“Real progress” made in nuclear talks, problems remain: Iran negotiator


TEHRAN, July 13 (Xinhua) — Real progress has been made in the nuclear talks between the representatives of Iran and the world powers for a comprehensive agreement despite some lingering problems, Iran’s senior negotiator Abbas Araqchi said in the Austrian capital of Vienna on Monday.

“The talks are at its tough moments, and real progress has been reached over the past three days,” Araqchi told reporters as the talks entered the final day of the latest self-imposed deadline on Monday, according to official IRNA news agency.

Sunday’s “talks continued until 4 a.m. on Monday (Vienna time) and they will go on today … but there are still problems to be solved,” he was quoted as saying.

Unless these problems are solved, no agreement will be announced, “but there is a hope for that,” he added.

On Sunday, Iranian Foreign Minister Mohammad Javad Zarif said there are still work to be done on Monday on an agreement on the Iranian nuclear issue, but there would be no extension of the talks.

Iran and the P5+1 group — Britain, China, France, Russia, the United States plus Germany — have been negotiating for nearly two weeks in Vienna for a comprehensive deal on Iran’s nuclear issue.
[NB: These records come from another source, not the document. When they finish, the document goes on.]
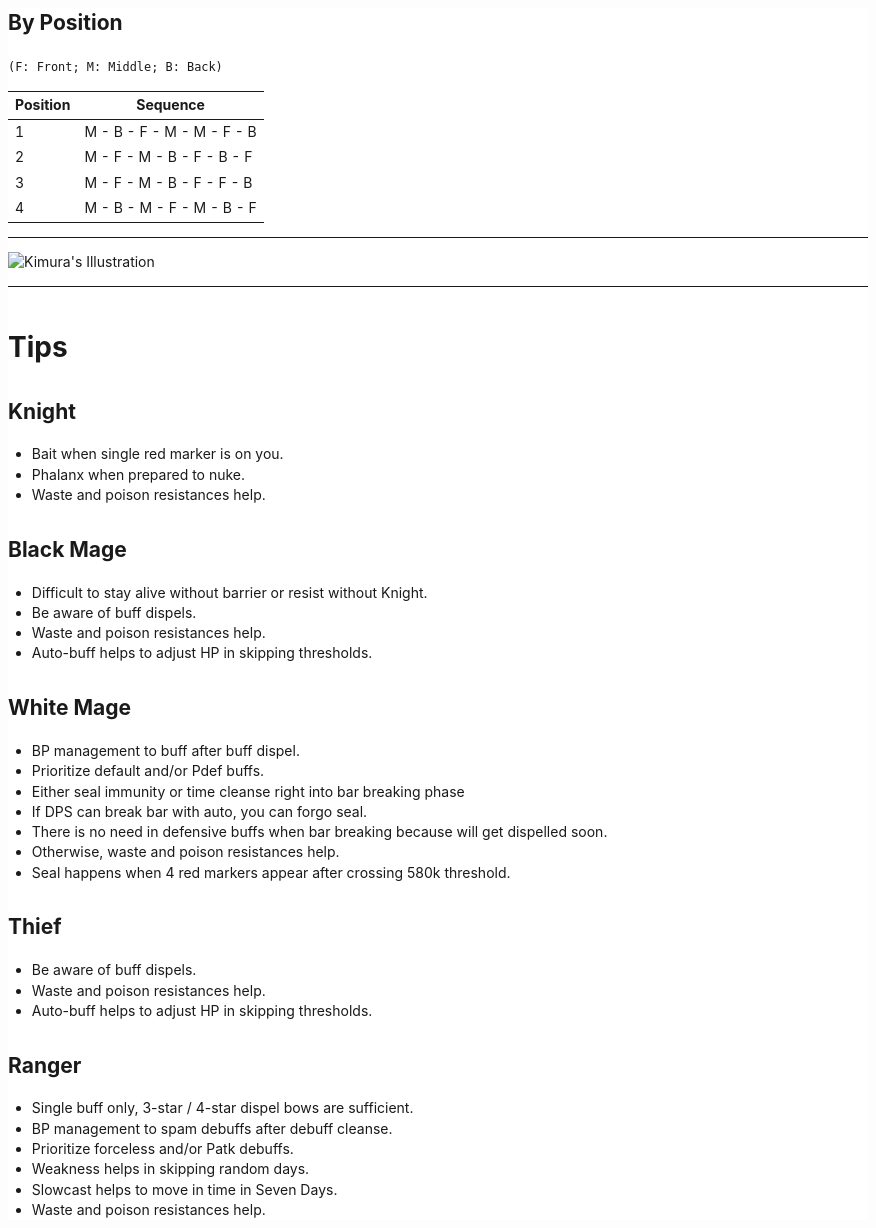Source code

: 
## By Position 
	(F: Front; M: Middle; B: Back)

Position | Sequence
---|---
1 | M - B - F - M - M - F - B
2 | M - F - M - B - F - B - F
3 | M - F - M - B - F - F - B
4 | M - B - M - F - M - B - F

---

![Kimura's Illustration](https://i.imgur.com/tcaE1OT.jpg)

---

# Tips

## Knight
* Bait when single red marker is on you.
* Phalanx when prepared to nuke.
* Waste and poison resistances help.

## Black Mage
* Difficult to stay alive without barrier or resist without Knight.
* Be aware of buff dispels.
* Waste and poison resistances help.
* Auto-buff helps to adjust HP in skipping thresholds.

## White Mage
* BP management to buff after buff dispel.
* Prioritize default and/or Pdef buffs.
* Either seal immunity or time cleanse right into bar breaking phase
* If DPS can break bar with auto, you can forgo seal.
* There is no need in defensive buffs when bar breaking because will get dispelled soon.
* Otherwise, waste and poison resistances help.
* Seal happens when 4 red markers appear after crossing 580k threshold.

## Thief
* Be aware of buff dispels.
* Waste and poison resistances help.
* Auto-buff helps to adjust HP in skipping thresholds.

## Ranger
* Single buff only, 3-star / 4-star dispel bows are sufficient.
* BP management to spam debuffs after debuff cleanse. 
* Prioritize forceless and/or Patk debuffs.
* Weakness helps in skipping random days.
* Slowcast helps to move in time in Seven Days.
* Waste and poison resistances help.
Following the presentation of a framework agreement in Lausanne, Switzerland, in April, the parties were originally set to reach a final deal on June 30.

As some tough issues remained, they postponed the deadline to July 7 and then to July 13.

On Sunday, Mohsen Rezaei, the secretary of Iran’s Expediency Discernment Council and the former commander of Iran’s Revolution Guards Corps, urged Washington to seize the opportunity for a nuclear deal, saying that Tehran is ready to increase the number of its uranium enrichment centrifuges to 100,000.

“The United States can not threaten Iran with military attacks or increase sanctions against Tehran, and they have no choice but negotiations,” he said.

The United States asked Iran to limit its missiles’ ranges to 300 km, which means to disarm Iran in the face of Israeli threats, he said.

“This shows that the U.S. officials want to impose a war on Iran in the future… they are making mistakes and sending suspicious signals to (ongoing nuclear) negotiation table,” he added.

Since 2013 when Iran entered negotiations with the world powers to resolve the nuclear disputes, top leadership in Tehran said defense capabilities and missile program of the country would not be included in the talks.

However, West recently raised the issue of Iranian missiles as a sticking point in a run for a comprehensive nuclear deal. Tehran reiterated its previous stance, saying that its missile program is separate issue and irrelevant to the nuclear talks.